Is there a reason, other than the BeautifulSoup library, that Python is considered by many to be the ideal language for web scraping? I would think that JavaScript would be a far better choice since it could natively parse scripts on the page and libraries for querying and parsing the DOM have existed for a long time in JavaScript and are well known (to the point of being boring -- eg: jQuery).
You don't really get any benefit from writing it in javascript, other than the normal benefits you get from writing anything in javascript. (I say this having very little experience with server-side javascript, so take it with a grain of salt)
DoM emulation and selectors are pretty much equivalent between nodejs and python, you can use css or xpath selectors on html/xml content on either of them. Either way you need to emulate something like a DoM, as neither language/execution-environment has a "native" DoM.
You don't want to execute random javascript code from the web inside your scraper, and just being able to parse the scripts doesn't do you much good. So you're not getting the main advantage I think you're suggesting, being able to emulate page javascript, being able to actually run that code.
Generally if you want to interact with javascript you need to do it in another process (I guess a sufficiently advanced sandbox could work too, an interpreter in your interpreter, but so far that doesn't exist). If you're already going to be running that javascript in a different process for security reasons that different process might as well just be a "remote controlled" web browser.
Historically that was done using selenium, which has good python bindings.
Now days it's being done more with playwright, which started out as a nodejs binding but is moving towards python....
Ultimately I think the reason is that there's no real advantage to using javascript and python is a nicer language with a healthier ecosystem, but your mileage my vary.
Actually one big advantage I see is the ability to quickly come up with needed functions and code from Browser DevTools then use the exact same code in a node script.
Personally I use this method with Puppeteer for advanced pages such as Single Page Apps (SPA) and other pages that depend on JavaScript, CSS, or other features in the page. Another example of an advanced page would be a site where you have to psychical scroll and wait for content to load from a web service. In these cases a headless browser with JavaScript makes the most sense to me.
I've found where it gets tricky with JavaScript is if you have a single missing `async/await` you can introduce bugs in your code that take extra time to solve.
For simple pages I do like Python and that you don't need `async/await`.
Selenium and playwright both allow you to inject javascript directly into the page, which can be nice.
I see your point though. Also when I do playwright scripting I normally use async/await, so I guess the grass is always greener ;p
In python I find a missing async/await is apparently very early on and doesn't really take extra time to solve. Maybe just better tracebacks in python?

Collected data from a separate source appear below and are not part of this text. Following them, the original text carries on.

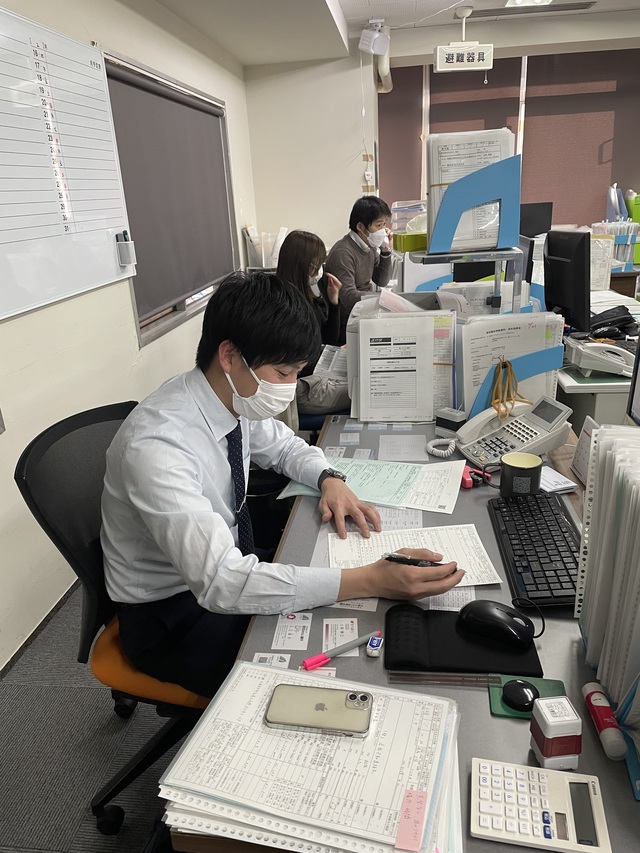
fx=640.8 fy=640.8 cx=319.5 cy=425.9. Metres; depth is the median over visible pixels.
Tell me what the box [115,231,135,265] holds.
marker holder
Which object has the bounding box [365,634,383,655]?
eraser
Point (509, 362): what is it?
rubber bands
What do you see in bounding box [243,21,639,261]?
back wall
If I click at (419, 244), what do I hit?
green box
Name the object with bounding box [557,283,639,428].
desk
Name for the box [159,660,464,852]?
paper stack
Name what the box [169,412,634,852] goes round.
desk
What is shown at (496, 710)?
pad
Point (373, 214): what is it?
man
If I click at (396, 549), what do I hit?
paper sheet
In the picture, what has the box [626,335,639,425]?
monitor
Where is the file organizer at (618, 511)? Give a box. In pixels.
[576,424,639,749]
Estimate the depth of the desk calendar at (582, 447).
1.60 m
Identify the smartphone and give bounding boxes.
[264,683,374,737]
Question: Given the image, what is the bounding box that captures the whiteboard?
[0,4,135,321]
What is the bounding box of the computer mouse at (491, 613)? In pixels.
[459,600,536,648]
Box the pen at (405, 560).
[382,552,444,567]
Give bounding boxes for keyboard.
[486,492,580,609]
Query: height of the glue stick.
0.028 m
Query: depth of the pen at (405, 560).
1.17 m
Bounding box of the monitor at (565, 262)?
[543,227,591,331]
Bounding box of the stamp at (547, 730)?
[529,696,582,769]
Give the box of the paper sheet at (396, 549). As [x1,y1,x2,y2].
[329,523,500,585]
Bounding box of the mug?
[500,451,542,497]
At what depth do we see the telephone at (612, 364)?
2.45 m
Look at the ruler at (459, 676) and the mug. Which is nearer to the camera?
the ruler at (459, 676)
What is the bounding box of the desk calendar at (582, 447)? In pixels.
[571,416,598,482]
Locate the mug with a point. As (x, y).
(509, 475)
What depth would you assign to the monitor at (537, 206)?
4.85 m
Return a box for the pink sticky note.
[394,789,428,849]
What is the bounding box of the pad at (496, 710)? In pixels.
[487,676,566,719]
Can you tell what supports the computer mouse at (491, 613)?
on the mouse pad at (452, 654)
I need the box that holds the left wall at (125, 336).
[0,0,256,671]
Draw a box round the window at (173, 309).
[101,47,239,347]
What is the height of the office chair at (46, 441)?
0.972 m
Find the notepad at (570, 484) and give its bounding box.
[540,466,577,493]
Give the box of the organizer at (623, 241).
[592,218,639,270]
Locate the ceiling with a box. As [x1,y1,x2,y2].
[152,0,639,66]
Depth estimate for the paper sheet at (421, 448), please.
1.85 m
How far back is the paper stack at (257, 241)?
5.17 m
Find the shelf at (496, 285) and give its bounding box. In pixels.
[406,245,526,313]
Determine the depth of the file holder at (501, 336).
1.90 m
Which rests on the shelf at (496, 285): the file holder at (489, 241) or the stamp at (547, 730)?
the file holder at (489, 241)
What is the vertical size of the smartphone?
0.010 m
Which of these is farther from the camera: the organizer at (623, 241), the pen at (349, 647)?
the organizer at (623, 241)
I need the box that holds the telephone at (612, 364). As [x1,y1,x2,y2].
[562,336,635,378]
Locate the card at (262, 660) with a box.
[252,652,289,667]
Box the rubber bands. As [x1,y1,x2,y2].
[491,358,524,418]
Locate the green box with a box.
[393,231,427,252]
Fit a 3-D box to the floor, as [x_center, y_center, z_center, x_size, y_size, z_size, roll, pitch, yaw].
[1.037,0.722,2.253,4.626,0.101,7.246,0,20,8]
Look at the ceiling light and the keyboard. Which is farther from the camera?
the ceiling light
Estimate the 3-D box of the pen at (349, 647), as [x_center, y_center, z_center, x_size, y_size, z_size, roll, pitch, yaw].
[0.040,0.363,1.048,0.142,0.015,0.016,-13,22,-27]
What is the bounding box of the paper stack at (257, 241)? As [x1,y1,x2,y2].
[242,225,287,267]
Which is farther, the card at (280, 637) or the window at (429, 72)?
the window at (429, 72)
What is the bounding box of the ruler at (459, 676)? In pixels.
[389,671,505,686]
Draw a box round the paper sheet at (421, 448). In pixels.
[378,434,428,461]
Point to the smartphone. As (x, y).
(319, 705)
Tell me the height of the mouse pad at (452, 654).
0.025 m
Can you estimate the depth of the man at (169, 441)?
1.27 m
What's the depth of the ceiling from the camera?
4.33 m
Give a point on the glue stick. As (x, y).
(596, 701)
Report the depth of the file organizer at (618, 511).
0.88 m
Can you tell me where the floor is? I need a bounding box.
[0,582,198,852]
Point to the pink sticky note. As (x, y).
(421, 821)
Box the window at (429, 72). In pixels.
[380,49,639,231]
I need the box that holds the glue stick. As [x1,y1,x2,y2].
[581,681,625,759]
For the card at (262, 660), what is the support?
on the desk at (470, 706)
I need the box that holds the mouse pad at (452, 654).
[386,603,543,676]
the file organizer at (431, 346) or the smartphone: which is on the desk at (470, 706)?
the file organizer at (431, 346)
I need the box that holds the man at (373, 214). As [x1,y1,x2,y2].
[325,195,395,321]
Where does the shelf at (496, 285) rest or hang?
on the desk at (470, 706)
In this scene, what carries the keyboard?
on the desk at (470, 706)
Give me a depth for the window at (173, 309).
3.66 m
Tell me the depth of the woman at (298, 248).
3.02 m
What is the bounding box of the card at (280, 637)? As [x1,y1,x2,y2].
[272,612,311,652]
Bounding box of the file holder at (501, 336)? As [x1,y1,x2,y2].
[457,311,565,420]
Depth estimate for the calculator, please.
0.75 m
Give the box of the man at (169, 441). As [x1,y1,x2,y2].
[98,274,469,694]
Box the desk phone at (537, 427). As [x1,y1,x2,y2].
[454,395,572,471]
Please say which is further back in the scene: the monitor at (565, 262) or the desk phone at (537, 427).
the monitor at (565, 262)
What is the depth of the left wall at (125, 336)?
2.55 m
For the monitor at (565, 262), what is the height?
0.471 m
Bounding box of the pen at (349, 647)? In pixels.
[303,629,382,668]
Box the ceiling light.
[504,0,551,7]
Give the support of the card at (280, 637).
on the desk at (470, 706)
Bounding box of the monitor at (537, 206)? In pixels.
[519,201,553,237]
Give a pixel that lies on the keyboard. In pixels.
(528, 561)
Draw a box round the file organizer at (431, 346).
[351,304,456,423]
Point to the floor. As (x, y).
(87, 792)
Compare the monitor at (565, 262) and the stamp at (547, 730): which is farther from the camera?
the monitor at (565, 262)
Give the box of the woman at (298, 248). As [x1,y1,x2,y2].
[276,229,351,414]
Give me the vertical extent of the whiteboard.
0.910 m
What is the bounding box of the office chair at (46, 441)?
[15,396,212,835]
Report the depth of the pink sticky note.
0.74 m
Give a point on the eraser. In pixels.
(373, 642)
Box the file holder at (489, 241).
[428,129,518,251]
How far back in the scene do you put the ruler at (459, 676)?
0.98 m
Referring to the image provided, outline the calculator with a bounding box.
[469,758,611,852]
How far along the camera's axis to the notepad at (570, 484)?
1.57 m

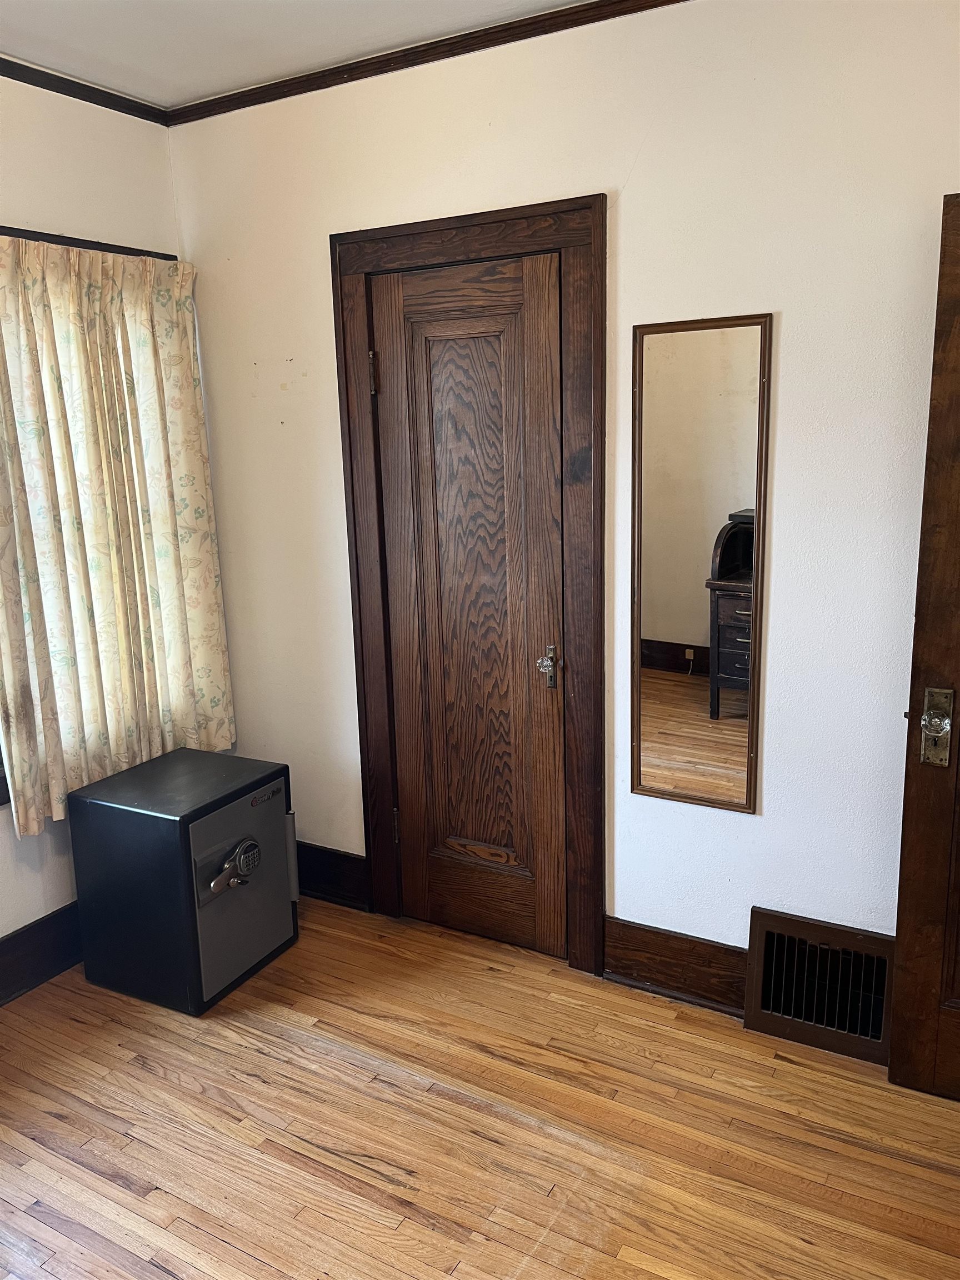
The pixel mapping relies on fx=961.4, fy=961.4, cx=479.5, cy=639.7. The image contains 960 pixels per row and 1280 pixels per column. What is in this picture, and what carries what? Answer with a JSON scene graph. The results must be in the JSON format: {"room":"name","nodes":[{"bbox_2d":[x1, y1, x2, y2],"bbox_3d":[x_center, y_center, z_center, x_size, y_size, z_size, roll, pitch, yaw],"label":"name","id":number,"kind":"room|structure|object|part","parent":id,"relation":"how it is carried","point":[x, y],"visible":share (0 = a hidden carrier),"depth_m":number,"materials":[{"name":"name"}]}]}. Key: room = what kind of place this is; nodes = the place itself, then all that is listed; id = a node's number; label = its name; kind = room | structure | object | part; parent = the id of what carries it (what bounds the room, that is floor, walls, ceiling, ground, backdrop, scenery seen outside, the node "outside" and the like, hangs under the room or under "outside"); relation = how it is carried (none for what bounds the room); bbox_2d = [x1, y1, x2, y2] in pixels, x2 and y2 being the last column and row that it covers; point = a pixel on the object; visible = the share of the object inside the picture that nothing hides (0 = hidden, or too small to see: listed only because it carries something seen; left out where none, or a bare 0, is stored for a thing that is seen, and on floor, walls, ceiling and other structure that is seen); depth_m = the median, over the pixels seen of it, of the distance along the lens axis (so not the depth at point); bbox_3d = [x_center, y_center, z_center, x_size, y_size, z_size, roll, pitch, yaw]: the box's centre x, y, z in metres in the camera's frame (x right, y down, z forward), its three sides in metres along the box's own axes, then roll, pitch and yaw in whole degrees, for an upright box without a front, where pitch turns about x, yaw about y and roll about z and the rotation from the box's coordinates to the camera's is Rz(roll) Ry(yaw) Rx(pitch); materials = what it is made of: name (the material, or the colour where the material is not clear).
{"room":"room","nodes":[
{"label":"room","id":0,"kind":"room"},
{"bbox_2d":[0,70,188,969],"bbox_3d":[-1.911,-0.073,1.871,0.171,2.645,3.599,5,14,30],"label":"left wall","id":1,"kind":"structure","parent":0,"point":[19,923],"depth_m":2.82,"materials":[{"name":"paint"}]},
{"bbox_2d":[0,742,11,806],"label":"window","id":2,"kind":"structure","parent":1,"relation":"in","point":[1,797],"depth_m":2.77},
{"bbox_2d":[0,901,82,1006],"bbox_3d":[-1.719,1.091,2.203,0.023,0.174,3.606,5,14,30],"label":"baseboard","id":3,"kind":"structure","parent":1,"relation":"attached to","point":[25,939],"depth_m":2.87,"materials":[{"name":"wood"}]},
{"bbox_2d":[0,57,171,124],"bbox_3d":[-1.856,-1.313,1.601,0.041,0.047,3.419,5,14,30],"label":"crown molding","id":4,"kind":"structure","parent":1,"relation":"attached to","point":[54,90],"depth_m":2.77,"materials":[{"name":"brown wood"}]},
{"bbox_2d":[0,225,175,258],"bbox_3d":[-1.472,-1.040,2.322,0.107,0.035,1.810,5,14,30],"label":"curtain rod","id":5,"kind":"object","parent":1,"relation":"attached to","point":[83,240],"visible":0.56,"depth_m":2.77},
{"bbox_2d":[0,237,234,838],"bbox_3d":[-1.111,-0.335,2.872,0.102,1.619,0.878,5,14,30],"label":"curtain","id":6,"kind":"object","parent":5,"relation":"hanging from","point":[143,343],"visible":0.96,"depth_m":2.84,"materials":[{"name":"beige fabric"}]},
{"bbox_2d":[0,0,586,107],"bbox_3d":[-0.260,-1.222,0.621,4.195,0.108,3.832,5,14,30],"label":"ceiling","id":7,"kind":"structure","parent":0,"point":[14,44],"depth_m":2.47,"materials":[{"name":"white paint"}]},
{"bbox_2d":[0,897,959,1279],"bbox_3d":[-0.220,1.411,1.220,4.040,0.101,3.985,5,14,30],"label":"floor","id":8,"kind":"structure","parent":0,"point":[465,1246],"depth_m":2.22,"materials":[{"name":"brown wood"}]},
{"bbox_2d":[66,748,300,1015],"bbox_3d":[-0.863,0.704,2.911,0.513,0.609,0.461,5,14,30],"label":"safe","id":9,"kind":"object","parent":8,"relation":"on","point":[188,848],"visible":0.98,"depth_m":2.75,"materials":[{"name":"black metal"}]},
{"bbox_3d":[-0.688,0.645,2.740,0.078,0.136,0.161,5,14,30],"label":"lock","id":10,"kind":"part","parent":9,"relation":"part of","materials":[{"name":"silver metal"}]},
{"bbox_3d":[-0.667,0.690,2.794,0.046,0.533,0.408,5,14,30],"label":"door","id":11,"kind":"part","parent":9,"relation":"part of","materials":[{"name":"grey metal"}]},
{"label":"handle","id":12,"kind":"part","parent":9,"relation":"part of","materials":[{"name":"metal"}]},
{"bbox_2d":[167,0,959,985],"bbox_3d":[0.608,-0.279,2.498,3.753,2.633,0.154,5,14,30],"label":"back wall","id":13,"kind":"structure","parent":0,"point":[600,170],"depth_m":2.41,"materials":[{"name":"white paint"}]},
{"bbox_2d":[296,841,368,910],"bbox_3d":[-0.726,0.791,3.434,0.850,0.181,0.022,5,14,30],"label":"baseboard","id":14,"kind":"structure","parent":13,"relation":"attached to","point":[320,885],"depth_m":3.30,"materials":[{"name":"wood"}]},
{"bbox_2d":[166,0,686,124],"bbox_3d":[0.466,-1.504,2.204,3.341,0.048,0.038,5,14,30],"label":"crown molding","id":15,"kind":"structure","parent":13,"relation":"attached to","point":[534,17],"depth_m":2.57,"materials":[{"name":"brown wood"}]},
{"bbox_2d":[330,190,605,984],"bbox_3d":[0.000,-0.108,2.881,0.868,2.159,0.145,5,14,30],"label":"door frame","id":16,"kind":"structure","parent":13,"relation":"attached to","point":[570,245],"depth_m":2.72,"materials":[{"name":"brown wood"}]},
{"bbox_2d":[370,250,568,958],"bbox_3d":[-0.033,-0.033,2.839,0.584,2.030,0.098,5,14,30],"label":"closet door","id":17,"kind":"structure","parent":16,"relation":"in","point":[457,334],"depth_m":2.83,"materials":[{"name":"brown wood"}]},
{"bbox_2d":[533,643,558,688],"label":"door lock","id":18,"kind":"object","parent":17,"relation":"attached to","point":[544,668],"visible":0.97,"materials":[{"name":"gold metal"}]},
{"bbox_3d":[-0.275,0.611,3.156,0.017,0.107,0.018,5,14,30],"label":"hinge","id":19,"kind":"part","parent":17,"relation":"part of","materials":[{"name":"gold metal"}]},
{"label":"panel","id":20,"kind":"part","parent":17,"relation":"part of","materials":[{"name":"brown wood"}]},
{"bbox_3d":[0.190,0.081,2.723,0.058,0.108,0.061,5,14,30],"label":"doorknob","id":21,"kind":"part","parent":17,"relation":"part of","materials":[{"name":"clear glass"}]},
{"bbox_2d":[603,915,747,1017],"bbox_3d":[0.700,0.933,2.625,0.780,0.183,0.021,5,14,30],"label":"baseboard","id":22,"kind":"structure","parent":13,"relation":"attached to","point":[650,964],"depth_m":2.71,"materials":[{"name":"brown wood"}]},
{"bbox_2d":[628,310,771,813],"bbox_3d":[0.548,-0.174,2.468,0.356,1.272,0.020,5,14,30],"label":"mirror","id":23,"kind":"object","parent":13,"relation":"attached to","point":[679,625],"visible":1,"depth_m":2.46,"materials":[{"name":"mirror"}]},
{"bbox_2d":[743,908,894,1063],"bbox_3d":[0.885,0.885,2.478,0.384,0.302,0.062,5,14,30],"label":"floor vent","id":24,"kind":"object","parent":13,"relation":"attached to","point":[792,1015],"visible":0.95,"depth_m":2.48,"materials":[{"name":"metal"}]},
{"bbox_2d":[887,192,959,1103],"bbox_3d":[1.364,0.108,1.941,0.889,2.031,0.161,5,14,30],"label":"open door","id":25,"kind":"structure","parent":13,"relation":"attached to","point":[903,950],"depth_m":2.17,"materials":[{"name":"brown wood"}]},
{"bbox_2d":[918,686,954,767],"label":"door lock","id":26,"kind":"object","parent":25,"relation":"attached to","point":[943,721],"visible":0.97,"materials":[{"name":"metal"}]}
]}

If performance, Especially concurrency matters then we should include Go based libraries in the discussion as well.
Colly[1] is a all batteries included scrapping library, But could be bit intimidating for someone new to HTML scrapping.
rod [2] is a browser automation library based on DevTools Protocol which adheres to Go'ish way of doing things and so it's very intuitive but comes with overhead of running chromium browser even if its headless.
BeautifulSoup is great if you don't care about the performance at all. Because it is painfully slooooooww.
Lxml doesn't work well with broken html, but is an or two orders of magnitude faster for parsing, and same for querying with xpath.
A part from that, there is also Scrapy which is used a lot, but same it is also very slow, it is just horizontally scalable easily.
There are a lot of times in which scrapping doesn't use html parsing, when you are scrapping pages which change a lot of structure, it might be better to go with full text search, and in this case, the faster the better. And in that area Python is far from the best, except when .split() and .join() are enough. Even re.match is slow because of the algorithm they use is slow
And to finish, Requests is also super slow, if you want something fast you have to use pycurl.
Does Scrapy's slow speed actually matter much? Your main bottleneck is always going to be network calls and rate limiting. I don't know how much optimization can help there.
Libxml is pretty slow (lxml uses it). Selectolax is 5 times faster for simple CSS queries. It is basically a thin wrapper for a well optimized HTML parser written in C.
I was unaware, I always use bs4 with lxml for parsing xml just because I like the interface. For what I'm doing, the bottleneck is the remote system/network, so it doesn't really matter. But now I'm curious about which parts are slower and why. Maybe I'll run some experiments later.
Executing javascript and being to render a HTML page are completely different things. To render an HTML page you need a way to create a DOM, donwload all ressources, ... An Node gives you no advantage, as you have to use another lib for that
True - that's why you run scrapers using Playwright or Selenium - both of which can easily be scripted from either JavaScript or Python, while executing website code in a sandboxed browser instance.
That's when you break out PySelenium (if you want to stick with python). Many languages work with selenium drivers, I don't think there's much point in debating which language is best for scraping. Probably one that supports threads, it depends on the scale of course and how much performance you want.